Geflüchtete Kinder Schulplatz gesucht
Durch den Krieg sind Hunderttausende ukrainische Kinder und Jugendliche nach Deutschland gekommen. Schulplätze für sie zu finden ist schwierig - eine Belastung für Geflüchtete und die Kommunen.
"Die Kinder langweilen sich in der Schule, besonders im Mathematikunterricht", sagt Natalia. Im März ist sie mit ihrer elfjährigen Tochter und dem 13-jährigen Sohn nach Düsseldorf geflohen. In der Ukraine gehörten die beiden nach Darstellung der Mutter zu den Klassenbesten, in Deutschland gehen sie auf die Hauptschule.
Alle ihre Bemühungen, Schulplätze an Realschulen oder Gymnasien zu finden, seien bislang gescheitert, erzählt Natalia. Sie habe sämtliche Schulen in der Umgebung kontaktiert, nirgendwo sei Platz. Das Schulamt habe ihre Anfrage bislang unbeantwortet gelassen, so die Ukrainerin.
Eine andere Mutter aus der Ukraine berichtet, ihrem sechsjährigen Sohn sei in Köln lediglich eine Schule angeboten worden, für deren Schulweg er dreimal hätte umsteigen müssen. Als Notlösung habe sie einen Platz an einer russischsprachigen Privatschule organisiert, so die Mutter. Nun zahle die Familie 140 Euro Schulgeld pro Monat, obwohl sie nur wenig Geld zur Verfügung habe. Sie wünsche sich eine "normale Schule" für ihren Sohn, sagt die Mutter.
Räume und Lehrpersonal sind knapp
Der Not der geflüchteten Familien stehen knappe Ressourcen in den Kommunen gegenüber. Allein in Nordrhein-Westfalen waren im Sommer fast 4400 Lehrerstellen unbesetzt, außerdem fehlt es an Räumlichkeiten für den Unterricht. Bis Ende August wurden nach Angaben des nordrhein-westfälischen Schulministeriums für rund 35.000 Personen Schulplätze gefunden. Mehr als 2000 ukrainische Kinder und Jugendliche in NRW hatten bis dahin aber noch überhaupt keinen Schulplatz.

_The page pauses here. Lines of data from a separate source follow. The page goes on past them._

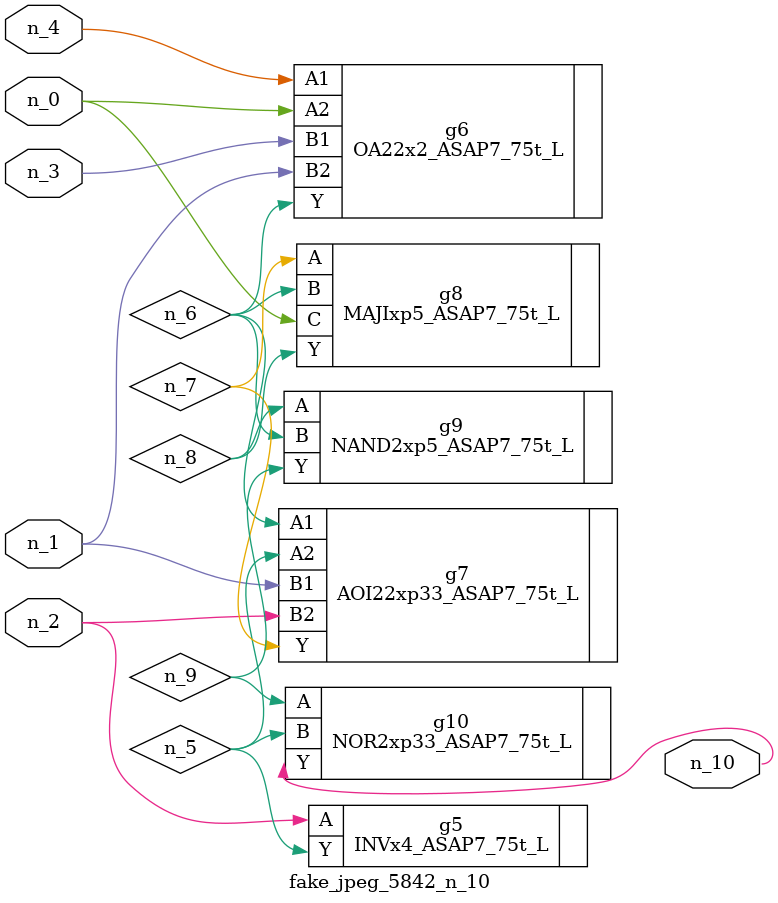
<source format=v>
module fake_jpeg_5842_n_10 (n_3, n_2, n_1, n_0, n_4, n_10);

input n_3;
input n_2;
input n_1;
input n_0;
input n_4;

output n_10;

wire n_8;
wire n_9;
wire n_6;
wire n_5;
wire n_7;

INVx4_ASAP7_75t_L g5 ( 
.A(n_2),
.Y(n_5)
);

OA22x2_ASAP7_75t_L g6 ( 
.A1(n_4),
.A2(n_0),
.B1(n_3),
.B2(n_1),
.Y(n_6)
);

AOI22xp33_ASAP7_75t_L g7 ( 
.A1(n_6),
.A2(n_5),
.B1(n_1),
.B2(n_2),
.Y(n_7)
);

MAJIxp5_ASAP7_75t_L g8 ( 
.A(n_7),
.B(n_6),
.C(n_0),
.Y(n_8)
);

NAND2xp5_ASAP7_75t_L g9 ( 
.A(n_8),
.B(n_6),
.Y(n_9)
);

NOR2xp33_ASAP7_75t_L g10 ( 
.A(n_9),
.B(n_5),
.Y(n_10)
);


endmodule
</source>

Hinzu kommt eine rechtliche Besonderheit im Umgang mit Geflüchteten aus der Ukraine. Anders als Asylbewerber dürfen sie sich ihren Wohnort in vielen Fällen frei aussuchen. Dadurch entstehen regionale Ungleichheiten. Nicht immer landen die Geflüchteten dort, wo Schulplätze zur Verfügung stehen. In einigen Gegenden ist die Nachfrage nach Schulplätzen wesentlich höher als anderswo, gerade Großstädte sind besonders beliebt und gefragt.
Auch ländliche Gemeinde stößt an Grenzen
Etwas weniger angespannt ist die Lage im ländlich gelegenen Lindlar. Die Gemeinde, rund 30 Kilometer von Köln entfernt, habe die Aufnahme von ukrainischen Schülerinnen und Schülern bisher gut bewältigen können, sagt Bürgermeister Georg Ludwig.
Kinder im Grundschulalter besuchen jeweils die "wohnortnächstgelegene Grundschule", so der Bürgermeister: "In den weiterführenden Schulen werden alle ukrainischen Schülerinnen und Schüler passend ihrer Vorbildung aufgenommen und beschult." Inzwischen aber stoßen auch die Schulen hier in einzelnen Jahrgängen an Aufnahmegrenzen, sagt Bürgermeister Ludwig.
Fehlende Kapazitäten an Gymnasien
Natalia, die Mutter der beiden Kinder, die in Düsseldorf auf die Hauptschule gehen, hat die Hoffnung noch nicht aufgeben. Sie sucht weiterhin nach Gymnasiumsplätzen für ihre Kinder. Eine Sprecherin der für Schulfragen zuständigen Bezirksregierung in Düsseldorf teilt auf Anfrage von tagesschau.de mit, es sei "aus Kapazitätsgründen nicht möglich, allen Wünschen nach einer Erstförderung an einem Gymnasium zu entsprechen".
Allerdings finde die "Erstförderung" von Geflüchteten aus der Ukraine unabhängig von der Schulform statt, dabei stehe der Spracherwerb im Vordergrund: "Erst nach in der Regel zwei Jahren beraten und entscheiden die Lehrkräfte, die in der Erstförderung unterrichtet haben, an welcher Schulform die Schülerin oder der Schüler ihre oder seine Schullaufbahn erfolgreich fortsetzen kann", so die Sprecherin der Bezirksregierung. Eine lange Wartezeit für Eltern und Kinder.